Димка побежал впереди меня, радостно перепрыгивая кусты засыхавшего бурьяна, а Бикмеюшка, оставшись у ручейка, продолжал кричать нам вслед новенькое словечко «Кай-дала».
* * *
— Поздравляю с началом посредничества, — торжественно приветствовал я Димку, когда отошёл подальше от камышей. — Теперь ты полноправный представитель нашей тайной службы.
— Спасибо, Васильевич, — поблагодарил меня младший коллега. — Что бы я без тебя делал?
— Уж точно не дирижабли, — понадеялся я. — Теперь можешь сам просить мир о нашем возвращении.
И Димка, нисколько не обидевшись на дирижабли, скомандовал:
— Включить сверхзвук.
Нас снова подхватило и понесло, словно пульки, и всё повторилось, только в обратной последовательности. Напарник уже отбомбился своим ситро, а я продолжал изображать бомбардировщик, всё ещё держа в руках бутылки с газировкой.
— Ты её видишь? — спросил младший самолётик.
— Кого?
— Опять девчушка меня пальчиком манит.
— Значит, нам одна дорога. Значит, нам туда дорога! В кра-а-асную норку. Девчушка нас зовё-от! — переделал я, неожиданно вспомнившуюся песню Утёсова.

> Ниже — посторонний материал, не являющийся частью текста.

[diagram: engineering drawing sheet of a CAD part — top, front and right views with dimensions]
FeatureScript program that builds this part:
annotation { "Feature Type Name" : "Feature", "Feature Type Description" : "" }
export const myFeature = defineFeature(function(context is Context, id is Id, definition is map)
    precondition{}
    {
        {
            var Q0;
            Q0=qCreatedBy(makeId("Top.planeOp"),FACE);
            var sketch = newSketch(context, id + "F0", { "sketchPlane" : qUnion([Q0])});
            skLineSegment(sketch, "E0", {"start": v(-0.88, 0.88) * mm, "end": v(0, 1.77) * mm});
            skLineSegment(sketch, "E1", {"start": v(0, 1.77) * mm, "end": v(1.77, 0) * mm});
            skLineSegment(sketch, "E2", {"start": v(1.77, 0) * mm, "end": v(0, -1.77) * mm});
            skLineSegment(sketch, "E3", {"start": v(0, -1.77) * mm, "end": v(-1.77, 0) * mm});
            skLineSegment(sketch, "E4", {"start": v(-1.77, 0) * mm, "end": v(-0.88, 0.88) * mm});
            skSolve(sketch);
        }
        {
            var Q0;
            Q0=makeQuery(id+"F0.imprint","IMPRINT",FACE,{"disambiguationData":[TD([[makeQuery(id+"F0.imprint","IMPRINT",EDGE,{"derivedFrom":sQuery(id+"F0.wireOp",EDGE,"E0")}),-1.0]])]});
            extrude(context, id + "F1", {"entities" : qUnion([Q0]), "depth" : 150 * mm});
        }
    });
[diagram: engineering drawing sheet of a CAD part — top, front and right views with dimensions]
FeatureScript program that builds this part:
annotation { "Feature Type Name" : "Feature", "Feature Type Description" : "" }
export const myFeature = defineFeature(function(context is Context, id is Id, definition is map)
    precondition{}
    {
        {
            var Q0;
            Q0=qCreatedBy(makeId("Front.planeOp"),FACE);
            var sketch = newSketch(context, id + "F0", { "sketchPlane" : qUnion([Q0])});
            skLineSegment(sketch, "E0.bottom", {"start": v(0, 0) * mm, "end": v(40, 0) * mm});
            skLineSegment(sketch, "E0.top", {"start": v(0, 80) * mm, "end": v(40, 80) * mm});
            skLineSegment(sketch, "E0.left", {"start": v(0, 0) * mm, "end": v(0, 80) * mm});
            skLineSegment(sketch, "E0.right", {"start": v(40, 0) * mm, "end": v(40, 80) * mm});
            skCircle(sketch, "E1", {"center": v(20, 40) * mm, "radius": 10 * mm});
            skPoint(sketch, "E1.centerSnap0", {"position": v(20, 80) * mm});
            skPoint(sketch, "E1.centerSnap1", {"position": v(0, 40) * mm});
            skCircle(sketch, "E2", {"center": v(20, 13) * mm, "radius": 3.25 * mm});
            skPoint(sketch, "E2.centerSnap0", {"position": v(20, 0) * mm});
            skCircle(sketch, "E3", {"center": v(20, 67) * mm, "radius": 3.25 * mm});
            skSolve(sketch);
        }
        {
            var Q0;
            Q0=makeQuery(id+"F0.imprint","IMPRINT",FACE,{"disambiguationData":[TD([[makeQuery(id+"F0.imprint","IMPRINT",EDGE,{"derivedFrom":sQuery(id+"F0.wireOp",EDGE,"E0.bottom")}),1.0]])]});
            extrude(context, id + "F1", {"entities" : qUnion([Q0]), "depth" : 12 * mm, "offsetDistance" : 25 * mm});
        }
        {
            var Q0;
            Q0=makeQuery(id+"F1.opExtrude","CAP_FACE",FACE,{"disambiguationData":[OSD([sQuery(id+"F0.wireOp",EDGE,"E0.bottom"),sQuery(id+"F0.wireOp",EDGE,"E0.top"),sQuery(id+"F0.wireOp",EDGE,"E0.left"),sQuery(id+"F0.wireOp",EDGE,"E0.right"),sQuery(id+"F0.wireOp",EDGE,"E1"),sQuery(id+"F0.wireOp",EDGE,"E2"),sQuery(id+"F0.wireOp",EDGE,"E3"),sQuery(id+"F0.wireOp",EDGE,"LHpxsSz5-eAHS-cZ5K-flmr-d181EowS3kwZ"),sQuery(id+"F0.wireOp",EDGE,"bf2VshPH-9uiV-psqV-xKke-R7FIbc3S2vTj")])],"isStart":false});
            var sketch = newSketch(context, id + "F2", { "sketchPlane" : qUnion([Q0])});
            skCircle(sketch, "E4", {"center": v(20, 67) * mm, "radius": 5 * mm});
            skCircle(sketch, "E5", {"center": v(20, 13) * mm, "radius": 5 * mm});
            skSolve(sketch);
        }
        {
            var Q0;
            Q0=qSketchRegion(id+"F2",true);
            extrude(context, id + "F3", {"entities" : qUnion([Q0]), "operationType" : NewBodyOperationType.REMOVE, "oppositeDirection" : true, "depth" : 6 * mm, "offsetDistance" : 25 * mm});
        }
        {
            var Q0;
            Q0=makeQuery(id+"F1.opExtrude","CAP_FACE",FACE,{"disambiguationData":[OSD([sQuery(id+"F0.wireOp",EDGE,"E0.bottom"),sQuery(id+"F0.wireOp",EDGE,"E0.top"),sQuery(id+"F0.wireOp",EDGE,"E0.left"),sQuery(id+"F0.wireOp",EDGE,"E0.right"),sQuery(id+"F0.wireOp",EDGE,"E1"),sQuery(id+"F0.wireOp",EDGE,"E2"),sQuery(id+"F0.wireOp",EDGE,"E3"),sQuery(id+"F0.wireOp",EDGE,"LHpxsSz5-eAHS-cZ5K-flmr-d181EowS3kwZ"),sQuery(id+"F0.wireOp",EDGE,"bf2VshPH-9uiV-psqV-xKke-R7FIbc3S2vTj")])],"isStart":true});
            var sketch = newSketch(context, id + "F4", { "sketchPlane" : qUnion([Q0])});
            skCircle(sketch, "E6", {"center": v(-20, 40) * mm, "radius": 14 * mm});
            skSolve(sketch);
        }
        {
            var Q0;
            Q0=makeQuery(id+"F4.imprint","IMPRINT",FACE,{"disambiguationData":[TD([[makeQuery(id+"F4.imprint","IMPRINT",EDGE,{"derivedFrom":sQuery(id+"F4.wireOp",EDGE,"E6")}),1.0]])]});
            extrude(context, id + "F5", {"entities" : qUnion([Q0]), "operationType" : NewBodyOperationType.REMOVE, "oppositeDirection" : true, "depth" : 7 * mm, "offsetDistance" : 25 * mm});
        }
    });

— Это в станице? Вернее, в Закубанье? — исправился Димка.
— Какая разница станица или Закубанье? — рассмеялся я его заморочкам по поводу именования мест.
— Совсем ничего не понимаешь? — неожиданно расстроился он.
— Что понимать? Место ведь одно и то же.
— Место одно, конечно. Только станица – это женщина, а Закубанье не мужчина и не женщина. Не вашим, не нашим, чтобы не обидно было, — просветил он мою темноту в отношении названий.
— Если так ко всему относиться… Сойдёт и Закубанье, — решил я не вторгаться на территорию враждующих названий.
Мы полетели дальше, насупившись друг на дружку, и растеряли торжественность момента.
— Не туда рулишь, — заподозрил я неладное. — Вон, за тем лесом Закубанье.
— Рулю, куда девчушка просит, — огрызнулся напарник.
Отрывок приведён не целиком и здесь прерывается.